🤖 AI Summary
This work addresses the challenge of learning low-dimensional state representations from partial high-dimensional observations for control, specifically targeting the infinite-horizon linear quadratic Gaussian (LQG) control problem. The authors propose a cost-driven approach to state representation learning, wherein a latent state space is constructed by predicting cumulative costs, enabling the design of a near-optimal controller. The method encompasses both explicit and implicit dynamic modeling, with the latter inspired by MuZero. Additionally, the paper establishes the persistent excitation property for a novel stochastic process, offering independent theoretical value. By integrating quadratic regression with finite-sample analysis, this study provides the first finite-sample performance guarantees for both the representation function and the controller in time-invariant LQG settings.
📝 Abstract
We study the problem of state representation learning for control from partial and potentially high-dimensional observations. We approach this problem via cost-driven state representation learning, in which we learn a dynamical model in a latent state space by predicting cumulative costs.

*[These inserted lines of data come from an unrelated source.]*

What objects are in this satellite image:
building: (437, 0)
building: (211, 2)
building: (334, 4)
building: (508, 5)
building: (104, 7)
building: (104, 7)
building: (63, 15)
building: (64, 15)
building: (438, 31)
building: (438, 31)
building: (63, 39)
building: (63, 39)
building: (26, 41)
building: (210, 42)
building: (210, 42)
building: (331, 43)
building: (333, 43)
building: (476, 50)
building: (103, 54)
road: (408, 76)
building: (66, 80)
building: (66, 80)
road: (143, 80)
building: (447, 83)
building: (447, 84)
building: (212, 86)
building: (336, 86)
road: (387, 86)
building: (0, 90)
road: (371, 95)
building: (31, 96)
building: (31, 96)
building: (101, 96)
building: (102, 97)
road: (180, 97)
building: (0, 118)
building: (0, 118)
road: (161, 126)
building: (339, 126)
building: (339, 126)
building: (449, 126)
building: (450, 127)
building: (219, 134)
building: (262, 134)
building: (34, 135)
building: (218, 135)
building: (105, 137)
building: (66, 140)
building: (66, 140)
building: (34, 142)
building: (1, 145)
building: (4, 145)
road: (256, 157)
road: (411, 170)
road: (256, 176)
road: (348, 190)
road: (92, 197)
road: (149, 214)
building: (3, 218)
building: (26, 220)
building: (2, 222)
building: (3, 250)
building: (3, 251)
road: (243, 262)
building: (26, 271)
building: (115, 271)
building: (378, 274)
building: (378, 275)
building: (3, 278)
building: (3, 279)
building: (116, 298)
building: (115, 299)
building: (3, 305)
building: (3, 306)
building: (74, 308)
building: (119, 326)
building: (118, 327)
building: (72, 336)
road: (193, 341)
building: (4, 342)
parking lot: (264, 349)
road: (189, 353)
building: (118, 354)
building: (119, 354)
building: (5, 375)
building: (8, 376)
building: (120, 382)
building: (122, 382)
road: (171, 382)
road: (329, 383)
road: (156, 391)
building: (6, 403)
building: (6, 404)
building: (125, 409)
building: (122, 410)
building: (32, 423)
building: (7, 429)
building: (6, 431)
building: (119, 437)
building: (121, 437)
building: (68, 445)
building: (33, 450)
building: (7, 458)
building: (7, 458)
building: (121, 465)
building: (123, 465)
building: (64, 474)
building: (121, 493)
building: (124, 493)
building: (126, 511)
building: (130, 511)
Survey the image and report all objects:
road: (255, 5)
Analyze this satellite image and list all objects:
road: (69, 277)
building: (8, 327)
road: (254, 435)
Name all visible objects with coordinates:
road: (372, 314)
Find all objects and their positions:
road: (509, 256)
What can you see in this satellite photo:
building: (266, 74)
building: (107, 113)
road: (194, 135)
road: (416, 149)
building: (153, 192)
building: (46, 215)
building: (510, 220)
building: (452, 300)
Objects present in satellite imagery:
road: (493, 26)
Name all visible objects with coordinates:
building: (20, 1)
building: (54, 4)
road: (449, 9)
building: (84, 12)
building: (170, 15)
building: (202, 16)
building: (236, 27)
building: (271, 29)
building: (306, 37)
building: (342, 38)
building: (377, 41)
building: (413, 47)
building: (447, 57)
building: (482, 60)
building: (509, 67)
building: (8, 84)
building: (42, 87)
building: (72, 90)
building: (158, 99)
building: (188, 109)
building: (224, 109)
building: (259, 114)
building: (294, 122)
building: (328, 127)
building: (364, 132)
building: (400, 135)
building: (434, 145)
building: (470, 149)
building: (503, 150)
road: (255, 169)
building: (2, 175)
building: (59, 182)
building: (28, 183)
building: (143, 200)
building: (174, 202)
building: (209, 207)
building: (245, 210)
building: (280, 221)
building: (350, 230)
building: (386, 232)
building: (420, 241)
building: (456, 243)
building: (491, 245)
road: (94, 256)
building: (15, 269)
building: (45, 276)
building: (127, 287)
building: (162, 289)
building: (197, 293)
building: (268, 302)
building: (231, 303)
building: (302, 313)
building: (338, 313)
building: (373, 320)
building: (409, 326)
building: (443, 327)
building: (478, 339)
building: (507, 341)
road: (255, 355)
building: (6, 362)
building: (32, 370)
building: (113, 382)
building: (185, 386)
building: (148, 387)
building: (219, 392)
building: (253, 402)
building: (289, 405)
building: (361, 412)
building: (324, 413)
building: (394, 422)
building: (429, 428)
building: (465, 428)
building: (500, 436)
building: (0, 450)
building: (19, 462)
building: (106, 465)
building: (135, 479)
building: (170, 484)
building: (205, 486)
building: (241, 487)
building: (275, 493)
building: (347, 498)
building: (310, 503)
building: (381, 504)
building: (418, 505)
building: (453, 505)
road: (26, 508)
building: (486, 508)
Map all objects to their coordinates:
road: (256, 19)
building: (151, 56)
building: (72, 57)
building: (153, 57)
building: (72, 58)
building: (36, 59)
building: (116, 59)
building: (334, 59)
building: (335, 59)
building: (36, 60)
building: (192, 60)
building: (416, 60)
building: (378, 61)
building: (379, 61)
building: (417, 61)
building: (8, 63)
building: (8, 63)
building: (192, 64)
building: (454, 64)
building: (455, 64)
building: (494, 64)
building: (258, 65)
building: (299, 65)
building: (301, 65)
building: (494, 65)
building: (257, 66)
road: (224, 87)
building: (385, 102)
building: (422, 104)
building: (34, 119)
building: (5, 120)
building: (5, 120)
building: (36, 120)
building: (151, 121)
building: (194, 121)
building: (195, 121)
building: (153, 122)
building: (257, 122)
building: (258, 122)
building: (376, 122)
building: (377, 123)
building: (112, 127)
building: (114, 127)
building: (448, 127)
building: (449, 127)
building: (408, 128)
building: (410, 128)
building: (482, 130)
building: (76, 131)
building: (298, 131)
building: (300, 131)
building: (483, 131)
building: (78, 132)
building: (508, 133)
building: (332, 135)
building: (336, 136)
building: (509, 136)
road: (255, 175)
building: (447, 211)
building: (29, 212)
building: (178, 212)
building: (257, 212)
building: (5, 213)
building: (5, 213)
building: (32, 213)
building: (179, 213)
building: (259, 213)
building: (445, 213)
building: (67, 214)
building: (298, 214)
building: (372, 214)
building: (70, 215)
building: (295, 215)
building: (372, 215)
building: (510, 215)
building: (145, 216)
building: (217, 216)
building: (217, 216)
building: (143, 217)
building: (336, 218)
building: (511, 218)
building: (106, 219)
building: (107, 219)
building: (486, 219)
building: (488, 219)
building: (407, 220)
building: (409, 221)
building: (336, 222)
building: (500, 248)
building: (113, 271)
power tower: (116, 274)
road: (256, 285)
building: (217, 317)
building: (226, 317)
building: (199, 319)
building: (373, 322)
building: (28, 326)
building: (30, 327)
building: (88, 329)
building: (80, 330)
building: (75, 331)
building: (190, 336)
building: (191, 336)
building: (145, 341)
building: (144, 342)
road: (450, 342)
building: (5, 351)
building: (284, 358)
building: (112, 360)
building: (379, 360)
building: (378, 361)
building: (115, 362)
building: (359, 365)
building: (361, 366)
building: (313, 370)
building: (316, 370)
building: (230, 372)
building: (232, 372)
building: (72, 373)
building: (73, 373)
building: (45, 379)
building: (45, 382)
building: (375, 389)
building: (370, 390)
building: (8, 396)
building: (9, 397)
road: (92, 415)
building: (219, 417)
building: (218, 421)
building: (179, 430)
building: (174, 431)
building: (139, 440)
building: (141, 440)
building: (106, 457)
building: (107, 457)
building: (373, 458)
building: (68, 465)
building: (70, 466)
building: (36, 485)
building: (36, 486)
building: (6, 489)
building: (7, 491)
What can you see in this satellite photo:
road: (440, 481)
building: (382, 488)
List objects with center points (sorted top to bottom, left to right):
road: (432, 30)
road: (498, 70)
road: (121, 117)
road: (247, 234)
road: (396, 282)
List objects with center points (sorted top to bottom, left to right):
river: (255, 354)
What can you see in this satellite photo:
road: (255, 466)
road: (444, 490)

In particular, we establish finite-sample guarantees on finding a near-optimal representation function and a near-optimal controller using the learned latent model for infinite-horizon time-invariant Linear Quadratic Gaussian (LQG) control. We study two approaches to cost-driven representation learning, which differ in whether the transition function of the latent state is learned explicitly or implicitly. The first approach has also been investigated in Part I of this work, for finite-horizon time-varying LQG control. The second approach closely resembles MuZero, a recent breakthrough in empirical reinforcement learning, in that it learns latent dynamics implicitly by predicting cumulative costs. A key technical contribution of this Part II is to prove persistency of excitation for a new stochastic process that arises from the analysis of quadratic regression in our approach, and may be of independent interest.